6. Las posibilidades tecnológicas que han aparecido en el campo de la
biomedicina exigen la intervención de la autoridad política y del legislador,
dado que se trata de una cuestión que supera la mera esfera científica. A la
autoridad pública corresponde el deber de "procurar que la ley civil esté
regulada por las normas fundamentales de la ley moral en lo que concierne a los
derechos del hombre, de la vida humana y de la institución familiar"
(Instrucción Donum vitae de la Congregación para la doctrina de la fe,
III). También compete al legislador proponer las reglas jurídicas que protejan
a las personas de todos los eventuales arbitrios, que constituyen en cierto modo
negaciones del ser humano, de su dignidad y de sus derechos fundamentales. Las
opciones legislativas y políticas deben orientarse al bien de las personas y de
la sociedad entera; y no han de estar sólo en función de las exigencias científicas
que, de por sí, no tienen la posibilidad de elaborar y establecer un sistema de
criterios morales. El futuro del hombre y de la humanidad está vinculado en
gran parte a su capacidad de examinar rigurosamente las diferentes cuestiones
bioéticas, en el plano ético, sin temer poner en tela juicio comportamientos
que han llegado a ser comunes.
7. La multiplicación de intercambios interdisciplinares y una reflexión
filosófica y teológica favorecerán el trabajo de verdad y respeto del
misterio del ser humano, y evitarán cualquier tentación de fundar los
comportamientos en factores únicamente científicos, en circunstancias
particulares, en el deseo de las personas, o en función de presiones de los
mercados financieros o de intereses particulares. El diálogo que proseguís con
los diferentes interlocutores sociales puede permitir restablecer la armonía
entre las exigencias de la investigación y los valores humanos. La construcción
de una sociedad donde cada uno tenga el lugar que le corresponde en virtud de su
pertenencia a la humanidad no depende ni de su función ni de su utilidad.

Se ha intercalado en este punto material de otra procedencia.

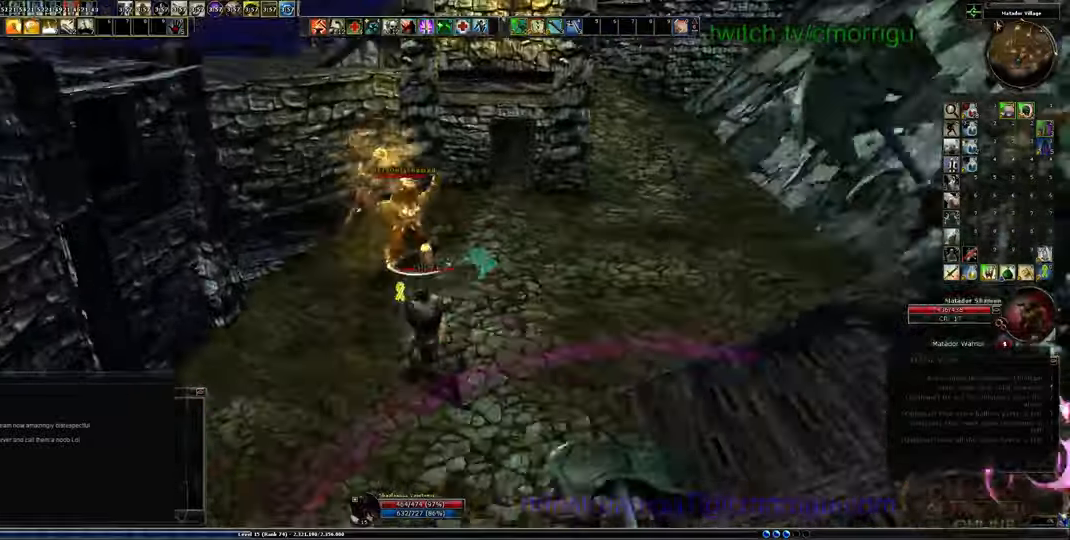
{"keys": [], "events": [[100, "a", "up"], [300, "1", "down"], [433, "w", "up"], [500, "1", "up"]]}
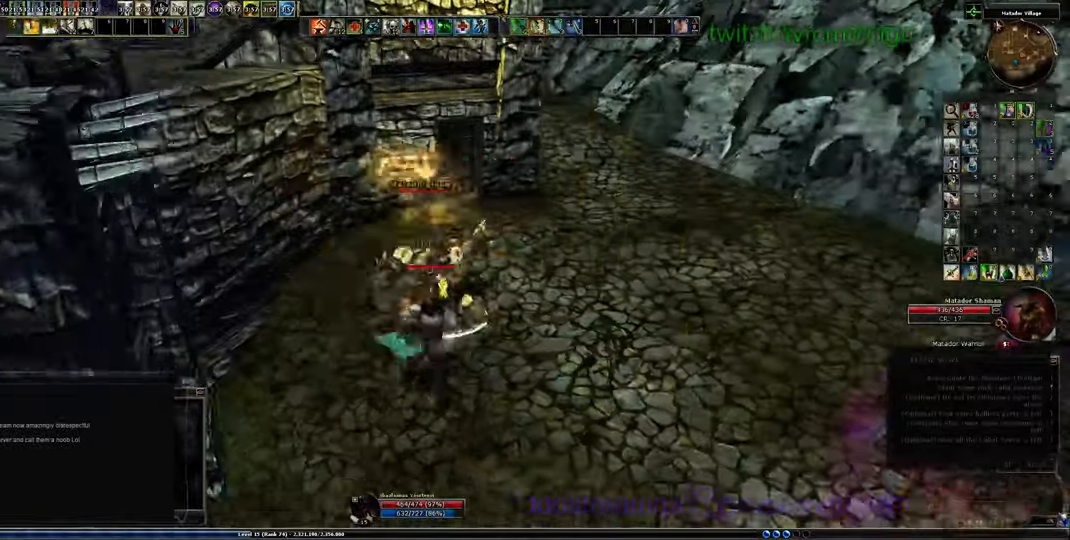
{"keys": [], "events": [[300, "2", "down"], [466, "2", "up"]]}
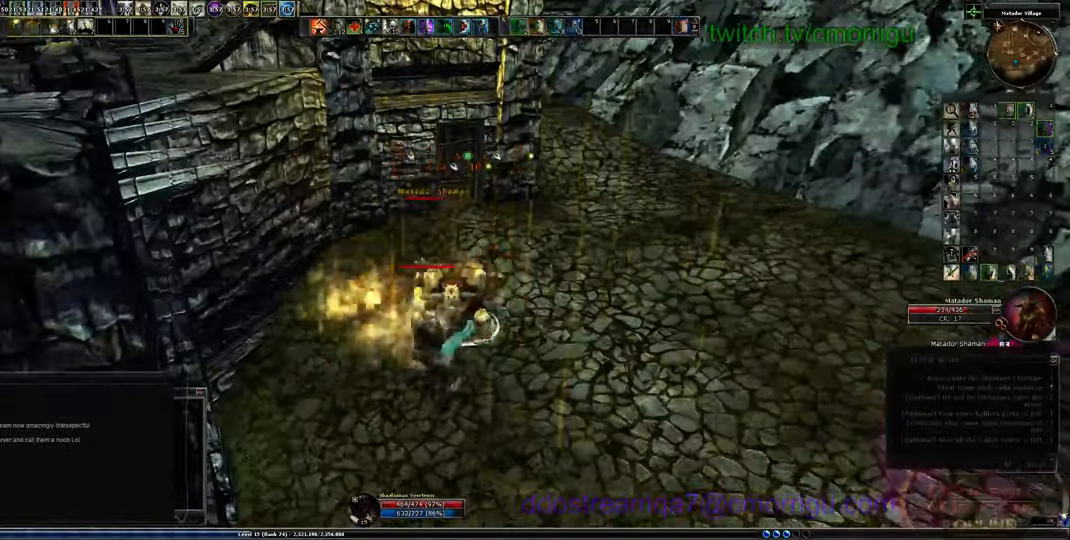
{"keys": [], "events": []}
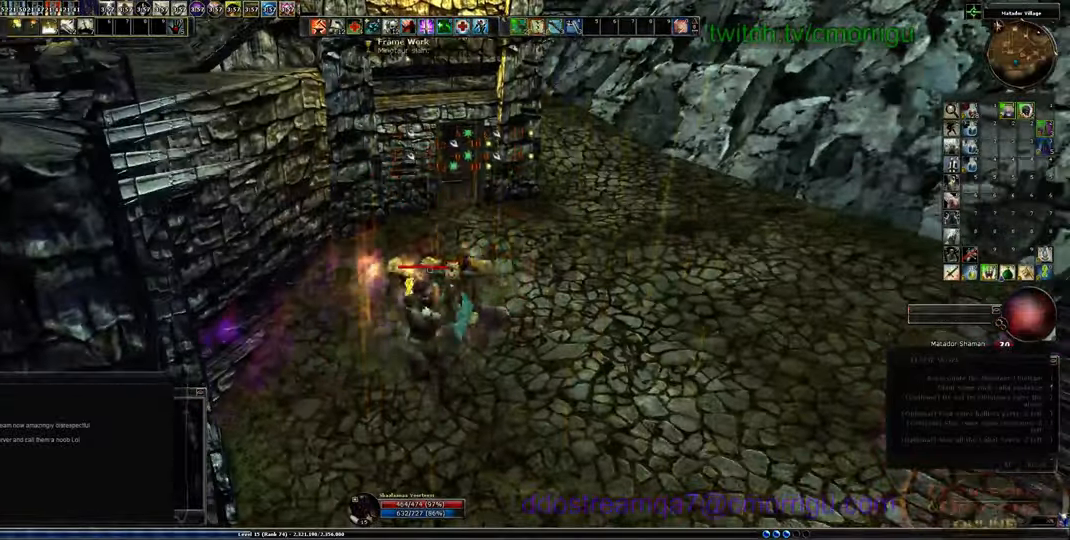
{"keys": ["w"], "events": [[333, "w", "down"]]}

Particularmente en los momentos en que la enfermedad y el sufrimiento debilitan
a las personas, y las hacen más frágiles, es preciso percibir el valor y el
sentido de cada existencia. A esta tarea se dedican de modo admirable los que,
estando de diversas formas al servicio de los enfermos, les brindan, en el ámbito
de un universo médico marcado por un creciente uso de la técnica, el
suplemento insustituible de atención y ternura delicada que les manifiesta que
son personas con pleno derecho. La Iglesia piensa y expresa su gratitud al
personal médico y paramédico, a los equipos de capellanía y de visitantes de
hospitales, a todas las personas que están involucradas en los cuidados
paliativos y acompañan a los que sufren, a los investigadores, a los filósofos,
a los responsables políticos y a todos los que están comprometidos en este
trabajo diario al servicio de la dignidad de la persona. Su compromiso y sus
convicciones son valiosos y fuente de esperanza.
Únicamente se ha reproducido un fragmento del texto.